[Selected text Boundary: Start]
During my separation, I was worried about people judging me… judging my marriage.

I didn’t like the idea that my personal life was on display for all to see and that if people didn’t know the details… they could just make up some of their own.

It was difficult not to “blurt” out my version of the whole entire mess of my situation.

It seemed that if I did just that… at least they would know my side of the story and I could rest easy believing that they would now “understand” me and therefore not judge.

But what was I to do?

Run around making sure everyone got it right?

Would that stop them from gossiping, creating their own opinions, judging?

Then one day, two very important things happened.

First, I accepted the fact that everyone has an opinion and there is nothing I can do to silence it: People will believe what they care to believe no matter what I say or do.

Second, while I was stepping up to tell yet another friend everything about my divorce to fend off a future judgement, they stopped me and started ranting about their own relationship problem in fear that I would make a judgement about them.

Right then and there I stopped speaking out to each and ever person.
[Selected text Boundary: End]
Retype the part of the text on separation and judgment that begins with the words "First, I accepted" and ends after "and ever person.". None of the data that comes next is needed.
[Records supplied Boundary: Start]
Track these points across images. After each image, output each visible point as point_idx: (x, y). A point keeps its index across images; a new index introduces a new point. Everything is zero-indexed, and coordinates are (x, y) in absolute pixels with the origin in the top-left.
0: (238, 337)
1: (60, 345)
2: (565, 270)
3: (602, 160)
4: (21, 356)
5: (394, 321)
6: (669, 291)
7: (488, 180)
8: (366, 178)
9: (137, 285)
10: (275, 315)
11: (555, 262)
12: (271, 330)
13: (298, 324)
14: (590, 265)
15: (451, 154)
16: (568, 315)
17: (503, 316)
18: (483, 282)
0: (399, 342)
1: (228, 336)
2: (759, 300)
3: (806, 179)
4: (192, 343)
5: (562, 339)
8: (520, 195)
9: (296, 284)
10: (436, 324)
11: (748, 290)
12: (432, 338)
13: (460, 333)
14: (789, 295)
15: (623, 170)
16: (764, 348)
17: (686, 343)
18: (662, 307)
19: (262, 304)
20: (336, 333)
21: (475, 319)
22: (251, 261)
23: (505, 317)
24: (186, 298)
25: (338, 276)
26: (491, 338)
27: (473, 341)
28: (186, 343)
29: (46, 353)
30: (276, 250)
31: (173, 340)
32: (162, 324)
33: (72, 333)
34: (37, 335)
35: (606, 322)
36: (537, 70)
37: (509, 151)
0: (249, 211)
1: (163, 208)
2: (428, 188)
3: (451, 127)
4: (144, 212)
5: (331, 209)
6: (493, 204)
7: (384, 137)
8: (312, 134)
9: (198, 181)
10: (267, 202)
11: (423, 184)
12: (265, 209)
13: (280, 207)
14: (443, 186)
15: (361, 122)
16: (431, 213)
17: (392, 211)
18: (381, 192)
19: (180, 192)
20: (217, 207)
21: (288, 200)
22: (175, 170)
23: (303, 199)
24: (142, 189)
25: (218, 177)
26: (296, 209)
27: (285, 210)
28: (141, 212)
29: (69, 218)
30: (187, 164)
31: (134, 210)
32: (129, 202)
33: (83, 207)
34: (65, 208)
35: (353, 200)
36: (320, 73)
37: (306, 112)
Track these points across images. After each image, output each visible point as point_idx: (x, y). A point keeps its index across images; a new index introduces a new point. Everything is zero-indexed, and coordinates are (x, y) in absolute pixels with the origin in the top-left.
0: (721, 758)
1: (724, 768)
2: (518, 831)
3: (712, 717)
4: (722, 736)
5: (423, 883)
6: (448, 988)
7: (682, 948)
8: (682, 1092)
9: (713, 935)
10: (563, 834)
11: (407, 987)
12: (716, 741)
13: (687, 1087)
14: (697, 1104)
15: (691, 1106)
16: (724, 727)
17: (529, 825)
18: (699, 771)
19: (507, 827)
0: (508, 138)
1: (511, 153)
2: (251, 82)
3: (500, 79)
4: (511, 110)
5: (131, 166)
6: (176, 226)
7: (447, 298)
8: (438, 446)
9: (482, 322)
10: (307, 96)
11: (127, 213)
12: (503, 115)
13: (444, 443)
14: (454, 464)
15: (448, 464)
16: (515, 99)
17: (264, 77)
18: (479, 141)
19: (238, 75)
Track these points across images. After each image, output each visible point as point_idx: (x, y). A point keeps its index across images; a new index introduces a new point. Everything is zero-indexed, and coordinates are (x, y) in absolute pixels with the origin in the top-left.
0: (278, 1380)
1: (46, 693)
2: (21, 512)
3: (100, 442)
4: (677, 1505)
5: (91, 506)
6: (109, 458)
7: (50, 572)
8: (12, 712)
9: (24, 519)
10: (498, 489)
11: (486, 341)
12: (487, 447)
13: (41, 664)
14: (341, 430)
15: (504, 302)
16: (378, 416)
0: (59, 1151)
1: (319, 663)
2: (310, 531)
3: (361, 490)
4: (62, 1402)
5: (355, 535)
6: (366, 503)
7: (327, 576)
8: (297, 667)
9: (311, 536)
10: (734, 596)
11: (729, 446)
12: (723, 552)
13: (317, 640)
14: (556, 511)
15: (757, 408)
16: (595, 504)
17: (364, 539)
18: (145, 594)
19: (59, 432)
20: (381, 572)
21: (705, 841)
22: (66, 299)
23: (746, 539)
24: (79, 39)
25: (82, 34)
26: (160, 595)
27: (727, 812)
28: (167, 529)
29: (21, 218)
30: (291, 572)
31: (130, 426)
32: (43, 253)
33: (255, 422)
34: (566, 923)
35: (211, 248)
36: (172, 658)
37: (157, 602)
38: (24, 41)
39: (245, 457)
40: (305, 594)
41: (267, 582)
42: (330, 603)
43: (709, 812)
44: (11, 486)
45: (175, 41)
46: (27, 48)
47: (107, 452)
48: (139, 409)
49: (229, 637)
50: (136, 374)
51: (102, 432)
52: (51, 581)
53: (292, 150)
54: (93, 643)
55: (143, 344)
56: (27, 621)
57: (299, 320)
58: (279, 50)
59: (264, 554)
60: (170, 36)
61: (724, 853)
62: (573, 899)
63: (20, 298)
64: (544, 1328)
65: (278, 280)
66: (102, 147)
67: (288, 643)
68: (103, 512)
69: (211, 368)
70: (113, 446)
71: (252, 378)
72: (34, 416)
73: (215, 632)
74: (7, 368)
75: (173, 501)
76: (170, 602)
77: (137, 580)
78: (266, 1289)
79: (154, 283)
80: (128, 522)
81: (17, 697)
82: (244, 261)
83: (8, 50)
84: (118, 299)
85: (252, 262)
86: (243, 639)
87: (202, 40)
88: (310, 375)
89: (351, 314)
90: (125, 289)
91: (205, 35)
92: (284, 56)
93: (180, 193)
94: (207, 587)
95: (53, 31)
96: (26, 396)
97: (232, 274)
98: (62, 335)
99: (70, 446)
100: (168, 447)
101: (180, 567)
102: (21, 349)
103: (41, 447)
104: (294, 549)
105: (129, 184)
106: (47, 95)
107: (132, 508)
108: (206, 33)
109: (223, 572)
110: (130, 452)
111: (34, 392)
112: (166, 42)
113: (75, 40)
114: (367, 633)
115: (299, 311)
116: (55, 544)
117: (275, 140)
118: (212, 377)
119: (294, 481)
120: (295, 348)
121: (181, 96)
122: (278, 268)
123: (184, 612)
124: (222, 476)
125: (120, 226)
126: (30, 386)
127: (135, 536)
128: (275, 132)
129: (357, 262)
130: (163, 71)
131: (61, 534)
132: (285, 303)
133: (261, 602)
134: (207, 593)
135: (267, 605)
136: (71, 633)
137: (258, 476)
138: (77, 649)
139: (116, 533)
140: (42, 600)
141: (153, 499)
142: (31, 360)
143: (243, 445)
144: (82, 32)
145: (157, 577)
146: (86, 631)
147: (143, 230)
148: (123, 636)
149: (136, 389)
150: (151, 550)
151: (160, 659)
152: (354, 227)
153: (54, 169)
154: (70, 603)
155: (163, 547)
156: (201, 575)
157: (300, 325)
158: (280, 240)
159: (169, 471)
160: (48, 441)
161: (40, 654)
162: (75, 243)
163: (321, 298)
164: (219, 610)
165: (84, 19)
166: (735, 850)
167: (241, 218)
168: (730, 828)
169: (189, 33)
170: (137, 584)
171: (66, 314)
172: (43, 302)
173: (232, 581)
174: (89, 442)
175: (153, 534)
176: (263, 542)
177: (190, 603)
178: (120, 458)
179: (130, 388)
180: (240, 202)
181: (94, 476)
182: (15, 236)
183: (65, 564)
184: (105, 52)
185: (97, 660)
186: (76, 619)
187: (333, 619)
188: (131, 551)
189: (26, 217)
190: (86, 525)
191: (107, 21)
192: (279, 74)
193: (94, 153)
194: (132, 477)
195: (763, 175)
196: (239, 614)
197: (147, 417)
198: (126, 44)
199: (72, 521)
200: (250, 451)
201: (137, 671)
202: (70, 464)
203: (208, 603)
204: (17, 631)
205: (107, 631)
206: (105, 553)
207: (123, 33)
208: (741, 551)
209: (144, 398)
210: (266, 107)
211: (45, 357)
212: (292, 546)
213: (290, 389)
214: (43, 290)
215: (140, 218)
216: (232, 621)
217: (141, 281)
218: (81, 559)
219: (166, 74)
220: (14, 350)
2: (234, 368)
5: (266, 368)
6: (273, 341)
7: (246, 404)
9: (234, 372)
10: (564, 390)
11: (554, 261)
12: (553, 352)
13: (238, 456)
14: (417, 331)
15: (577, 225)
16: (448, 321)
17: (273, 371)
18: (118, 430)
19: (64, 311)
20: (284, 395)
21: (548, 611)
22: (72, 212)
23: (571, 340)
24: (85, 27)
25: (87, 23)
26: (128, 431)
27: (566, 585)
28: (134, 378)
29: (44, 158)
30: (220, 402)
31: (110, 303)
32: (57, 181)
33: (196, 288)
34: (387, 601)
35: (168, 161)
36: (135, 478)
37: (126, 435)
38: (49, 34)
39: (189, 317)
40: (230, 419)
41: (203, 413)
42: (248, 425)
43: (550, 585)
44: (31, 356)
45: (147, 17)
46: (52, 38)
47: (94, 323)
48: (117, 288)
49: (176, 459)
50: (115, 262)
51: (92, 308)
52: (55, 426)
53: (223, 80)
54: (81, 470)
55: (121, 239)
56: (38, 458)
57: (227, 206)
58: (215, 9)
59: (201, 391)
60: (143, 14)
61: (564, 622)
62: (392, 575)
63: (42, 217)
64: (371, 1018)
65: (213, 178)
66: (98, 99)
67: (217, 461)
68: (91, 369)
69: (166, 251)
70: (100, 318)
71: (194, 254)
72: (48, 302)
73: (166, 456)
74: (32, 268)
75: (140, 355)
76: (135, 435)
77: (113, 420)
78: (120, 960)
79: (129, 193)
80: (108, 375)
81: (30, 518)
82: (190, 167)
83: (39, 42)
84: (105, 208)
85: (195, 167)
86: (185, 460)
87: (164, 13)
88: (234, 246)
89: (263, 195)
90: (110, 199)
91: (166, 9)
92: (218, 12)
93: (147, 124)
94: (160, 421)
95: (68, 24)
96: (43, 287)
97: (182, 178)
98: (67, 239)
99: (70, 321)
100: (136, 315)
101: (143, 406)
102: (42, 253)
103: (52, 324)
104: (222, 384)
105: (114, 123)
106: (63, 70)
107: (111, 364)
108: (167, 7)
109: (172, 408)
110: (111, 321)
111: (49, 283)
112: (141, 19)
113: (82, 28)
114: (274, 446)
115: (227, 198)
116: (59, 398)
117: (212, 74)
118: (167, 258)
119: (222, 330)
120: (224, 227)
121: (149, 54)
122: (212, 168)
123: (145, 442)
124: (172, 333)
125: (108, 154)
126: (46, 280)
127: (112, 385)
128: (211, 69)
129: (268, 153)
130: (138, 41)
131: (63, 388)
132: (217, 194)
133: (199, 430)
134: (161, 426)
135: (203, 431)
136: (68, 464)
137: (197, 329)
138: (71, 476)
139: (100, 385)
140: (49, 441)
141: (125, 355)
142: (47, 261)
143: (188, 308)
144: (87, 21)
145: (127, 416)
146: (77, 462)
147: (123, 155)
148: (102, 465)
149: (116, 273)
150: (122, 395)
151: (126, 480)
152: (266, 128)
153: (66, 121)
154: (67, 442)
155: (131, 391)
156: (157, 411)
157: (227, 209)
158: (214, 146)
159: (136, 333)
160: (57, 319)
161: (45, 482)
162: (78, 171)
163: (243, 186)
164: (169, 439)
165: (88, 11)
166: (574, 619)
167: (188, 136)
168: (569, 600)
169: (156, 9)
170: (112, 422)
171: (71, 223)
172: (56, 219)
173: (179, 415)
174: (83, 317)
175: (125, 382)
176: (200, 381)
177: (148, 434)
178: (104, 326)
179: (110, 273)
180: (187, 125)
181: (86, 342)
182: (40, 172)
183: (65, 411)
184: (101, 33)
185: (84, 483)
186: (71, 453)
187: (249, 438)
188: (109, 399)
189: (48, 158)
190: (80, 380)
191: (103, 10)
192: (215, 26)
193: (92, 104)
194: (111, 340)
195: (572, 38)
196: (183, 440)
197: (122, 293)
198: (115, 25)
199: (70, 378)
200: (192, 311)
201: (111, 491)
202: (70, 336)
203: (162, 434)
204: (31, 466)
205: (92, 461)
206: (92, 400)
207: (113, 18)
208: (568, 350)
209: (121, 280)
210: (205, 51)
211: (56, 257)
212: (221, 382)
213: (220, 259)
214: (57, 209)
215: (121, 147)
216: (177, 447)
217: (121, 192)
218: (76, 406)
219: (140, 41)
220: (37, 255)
[Records supplied Boundary: End]
Response below
First, I accepted the fact that everyone has an opinion and there is nothing I can do to silence it: People will believe what they care to believe no matter what I say or do.

Second, while I was stepping up to tell yet another friend everything about my divorce to fend off a future judgement, they stopped me and started ranting about their own relationship problem in fear that I would make a judgement about them.

Right then and there I stopped speaking out to each and ever person.